#### 抜粋文
::::::::

FOMCの結果
2025年1月30日 05:35
1月29日に閉会した連邦公開市場委員会(FOMC)では現行の政策金利4.25~4.50%が維持されました。
記者会見の概要は次の通りです;
米国経済は堅調に推移しており、2024年通年でのGDP成長率は約2%でした。
労働市場は需給バランスが取れており、インフレの原因になるようなことは無いです。コアPCEは+2.8%で推移しています。
経済のリスクはアップサイド、ダウンサイドでちょうどバランスが取れていると考えます。したがって急いで政策金利を変更する必要は無いと考えます。
今年は金利政策決定枠組みの見直しの年です。夏頃に見直しが終わる予定です。
長期金利が上昇したので金融コンディションは少しタイトになったと考えるのが自然です。
関税が市場参加者のインフレ期待に与える影響ですが、ロングエンドでのインフレ期待を見る限りあまり動いていません。したがって新しい経済政策が実行に移された後で、様子を観察し、それから考えてもよいと思います。
住居費のインフレはだいぶ下がってきており、良い兆候だと考えています。
選挙の後、移民の流入が大幅に減少しましたが、求人数もほぼ同じペースで下がっているので、全体としてバランスが取れています。
AI関連のニュースで先日マーケットが変動した事に関しては、投資家にとって、そして特定のマーケットのセクターにとってビッグイベントだったと思います。でもFRBは経済指標を見ながらスタンスを決めているのでいまは経済指標を見守りたいと思います。
株式バブルを心配しているか? という質問に関しては、資産価格はちょっと高い水準に来ていると思います。その反面、家計部門や銀行の自己資本はショックに対する耐性があると思わせる水準です。
暗号資産についてはいまの銀行のバランスシートを考えると暗号資産を銀行のビジネスのメニューに加えることに耐えうるだけの強いバランスシートをしていると考えます。

::::::::

#### 参考資料
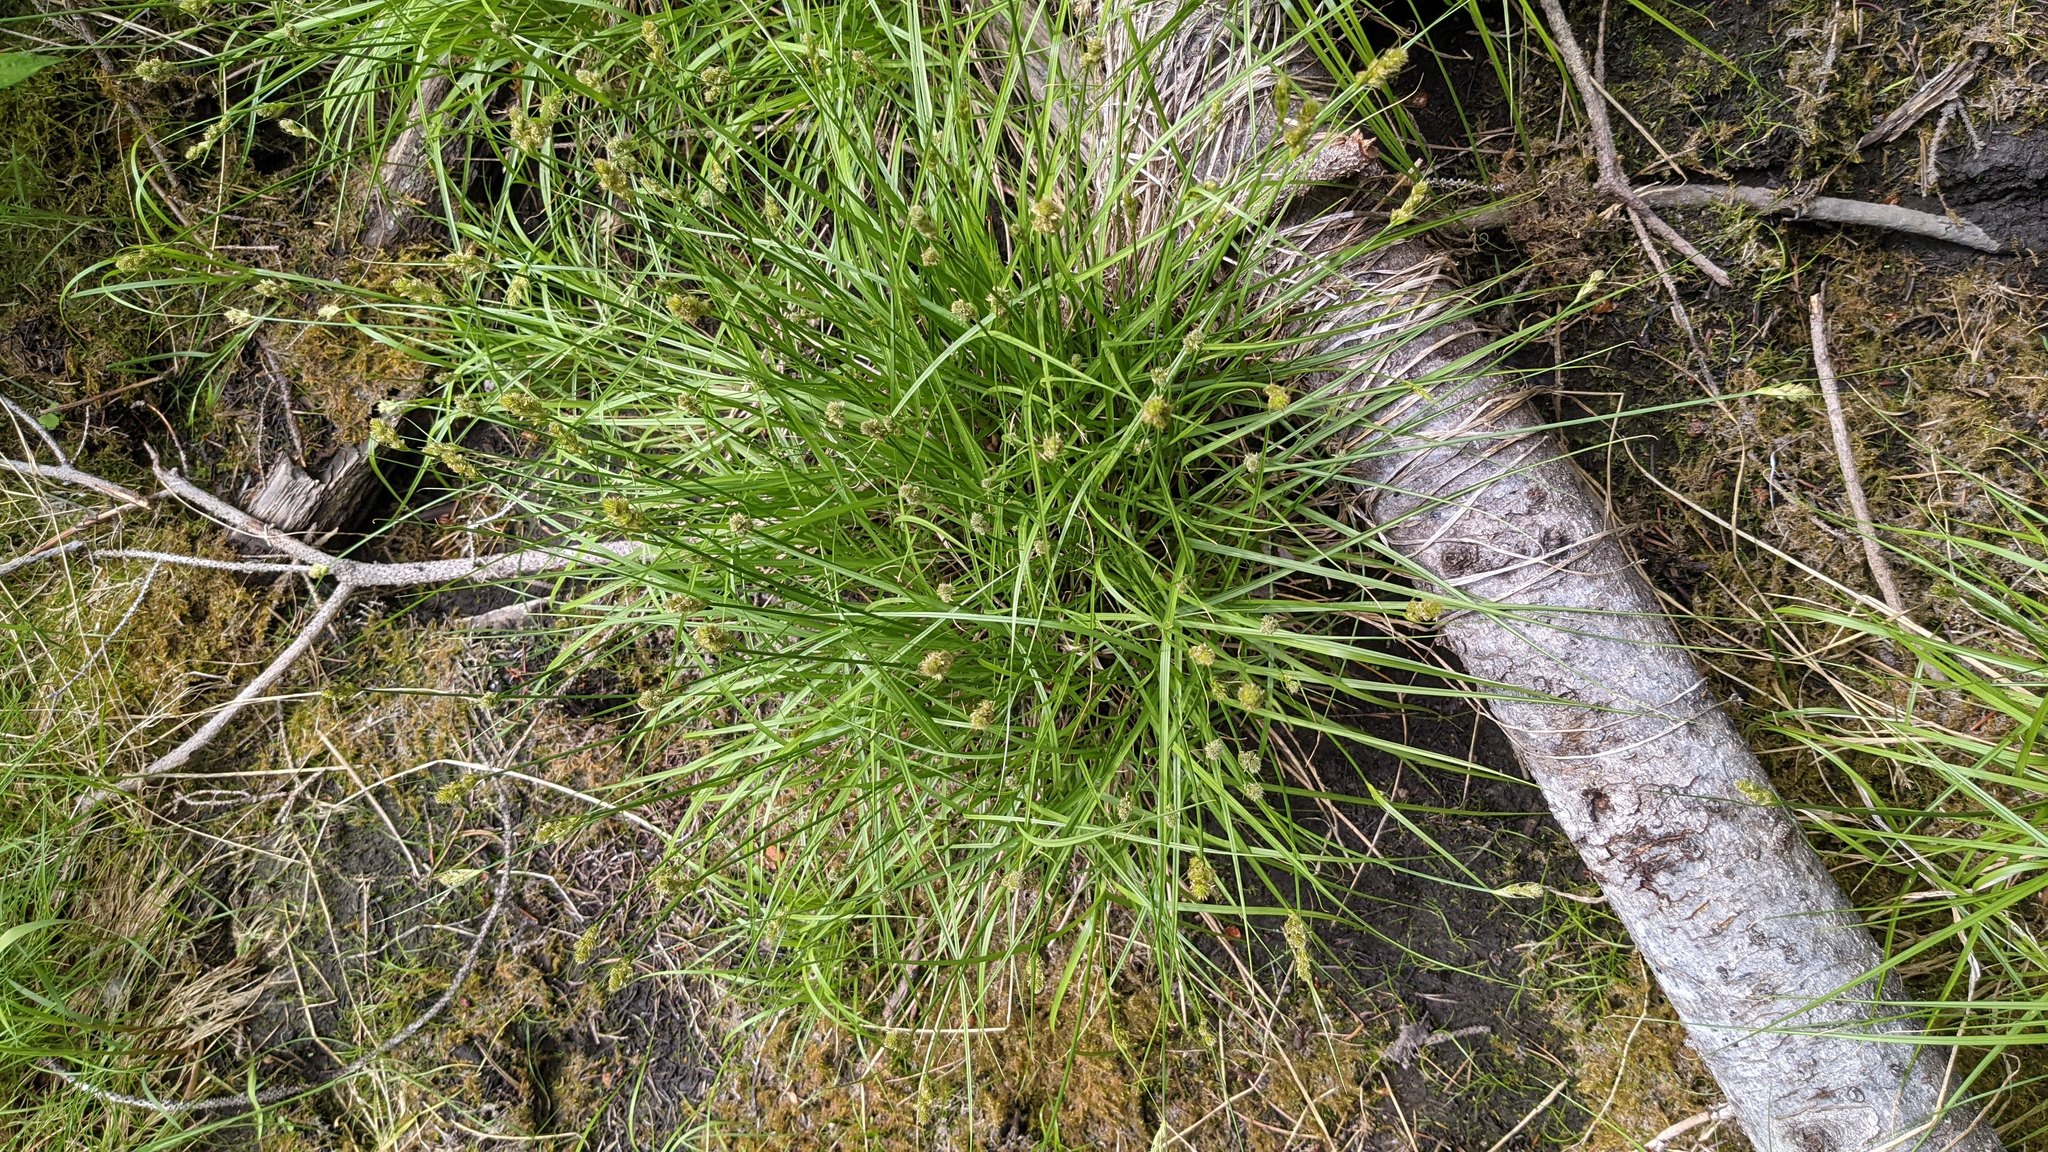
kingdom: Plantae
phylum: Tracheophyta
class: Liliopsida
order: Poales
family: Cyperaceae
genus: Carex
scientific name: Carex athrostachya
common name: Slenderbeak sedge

::::::::

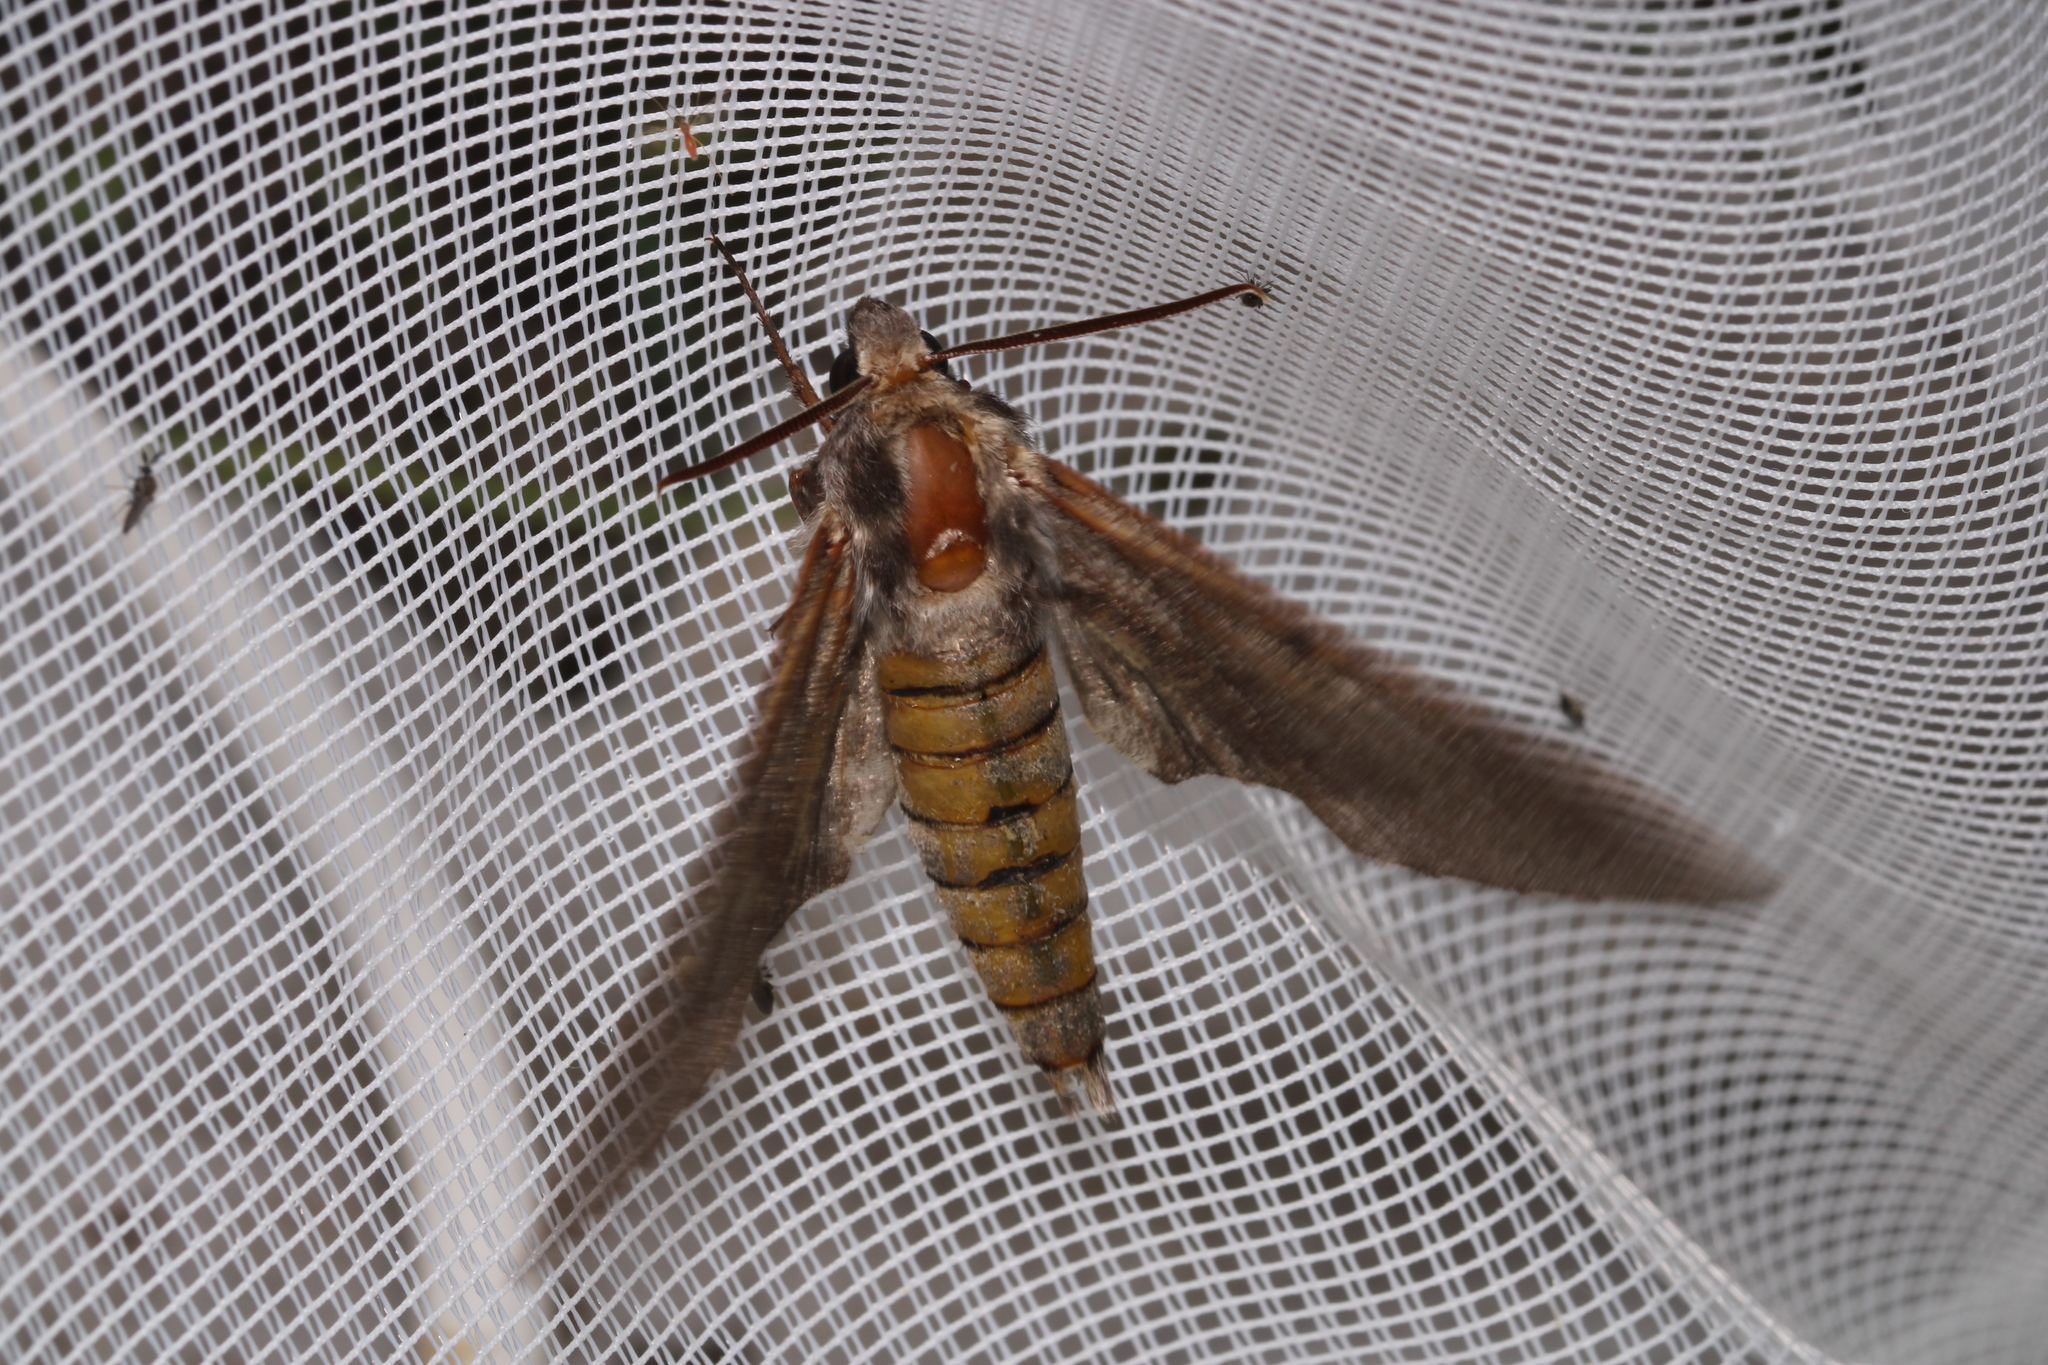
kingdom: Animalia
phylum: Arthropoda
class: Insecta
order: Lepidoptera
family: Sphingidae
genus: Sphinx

::::::::

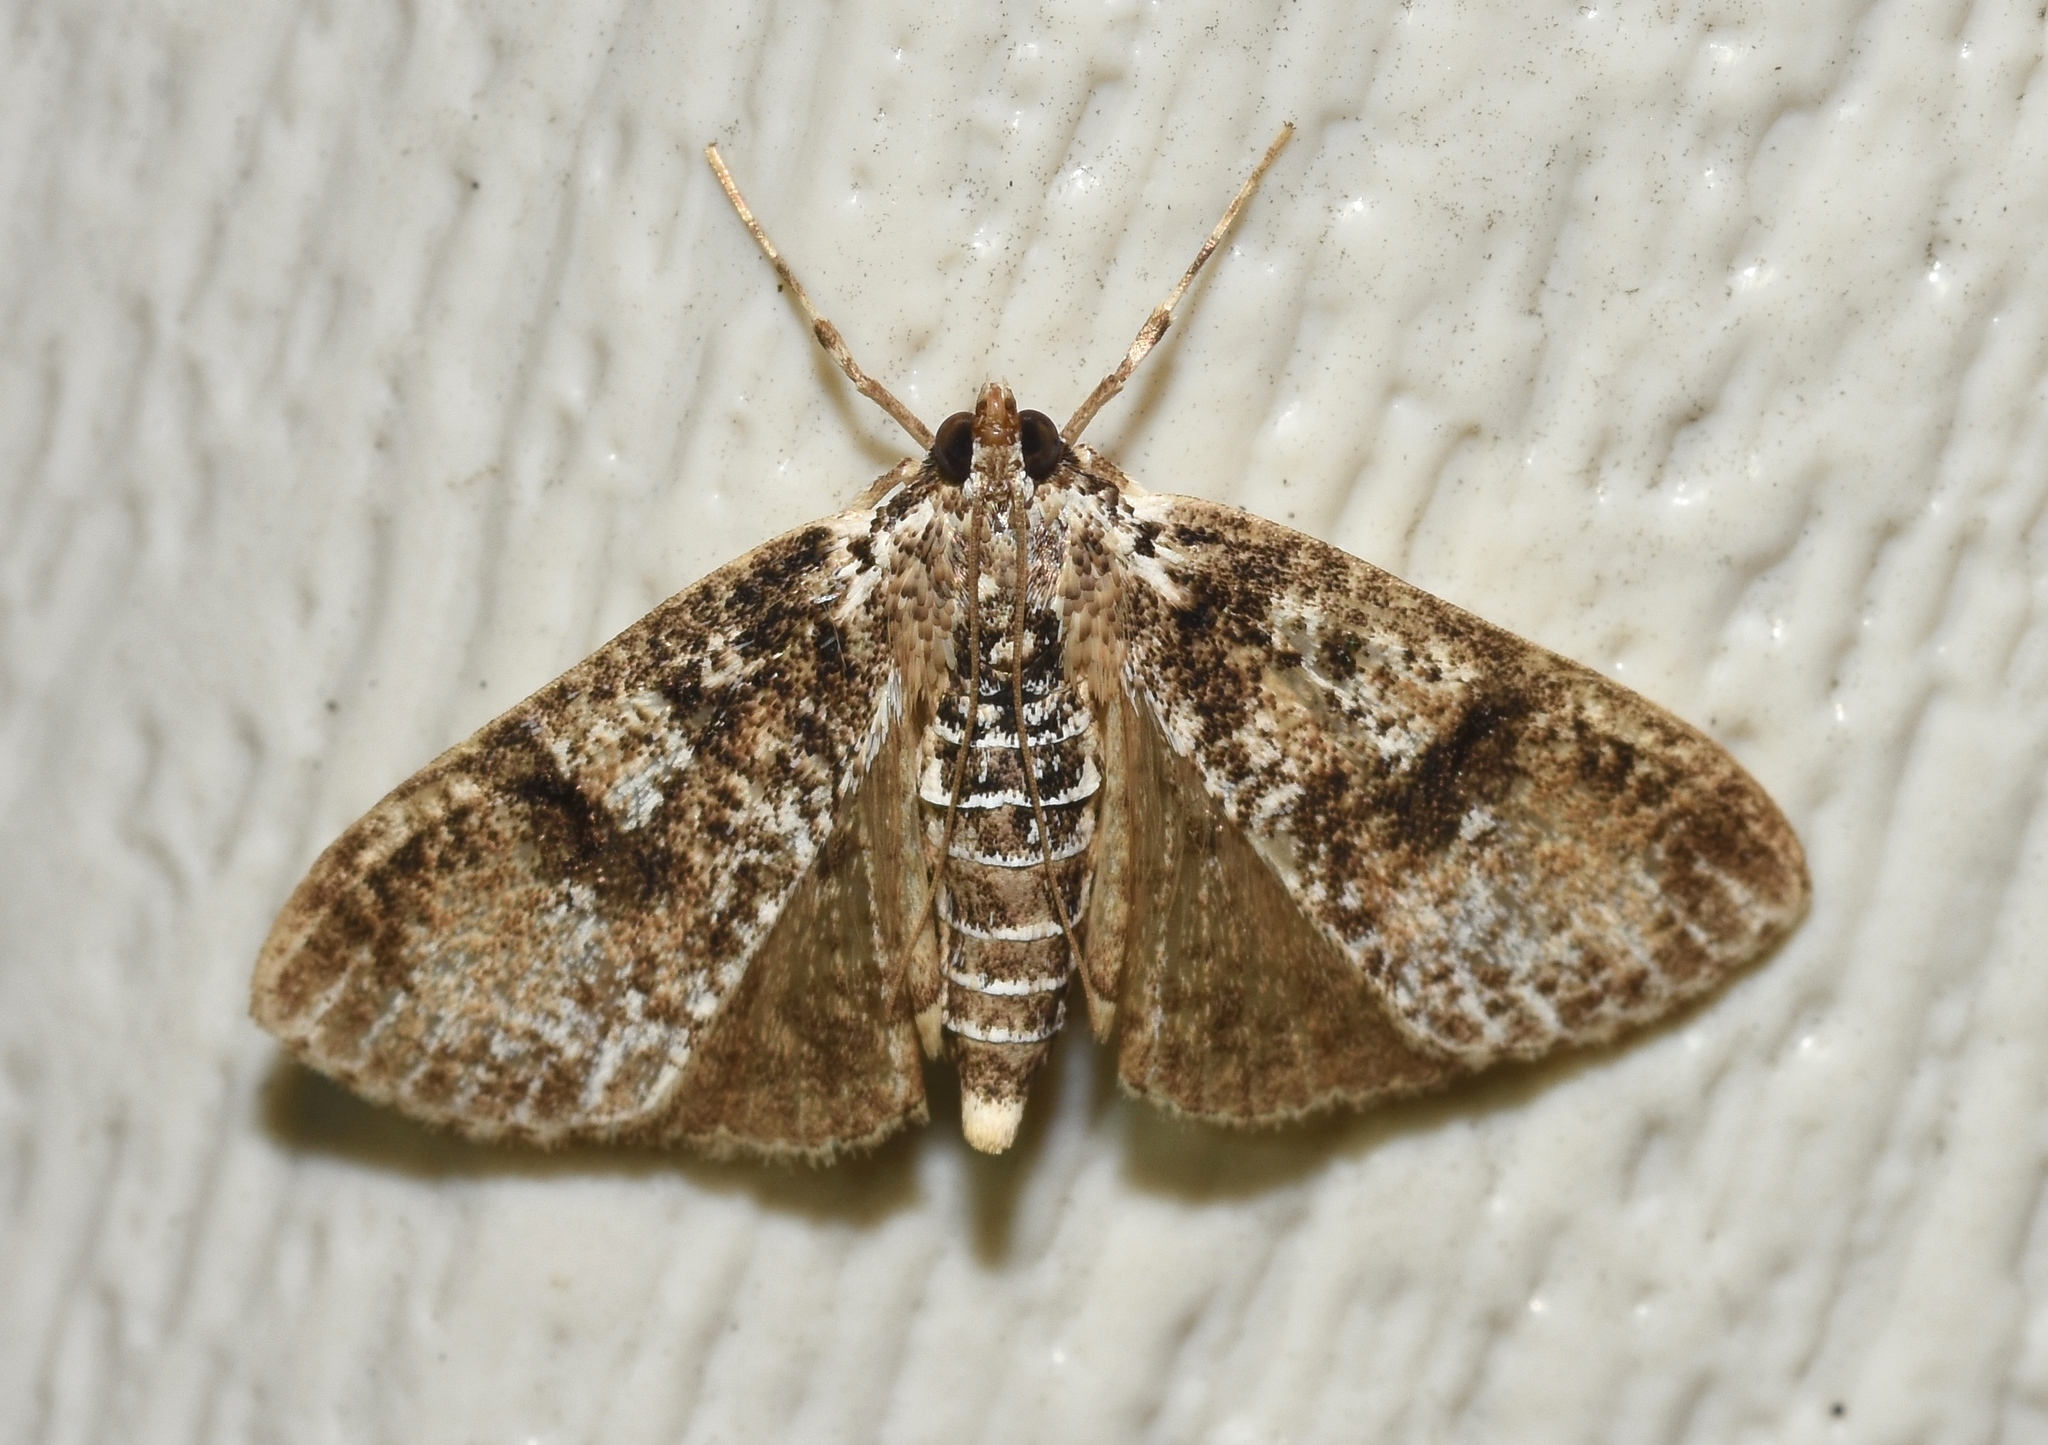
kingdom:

::::::::

#### 練習問題
抜粋文の「労働市場は需給バランスが取れ」から「住居費のインフレはだいぶ下がってきており、良い兆候だと考えています。」までの部分を、一字一句変えずに抜き出しなさい。 これらの記録は、抜粋文とは別の出典から取ったものです。

#### 解答例
労働市場は需給バランスが取れており、インフレの原因になるようなことは無いです。コアPCEは+2.8%で推移しています。
経済のリスクはアップサイド、ダウンサイドでちょうどバランスが取れていると考えます。したがって急いで政策金利を変更する必要は無いと考えます。
今年は金利政策決定枠組みの見直しの年です。夏頃に見直しが終わる予定です。
長期金利が上昇したので金融コンディションは少しタイトになったと考えるのが自然です。
関税が市場参加者のインフレ期待に与える影響ですが、ロングエンドでのインフレ期待を見る限りあまり動いていません。したがって新しい経済政策が実行に移された後で、様子を観察し、それから考えてもよいと思います。
住居費のインフレはだいぶ下がってきており、良い兆候だと考えています。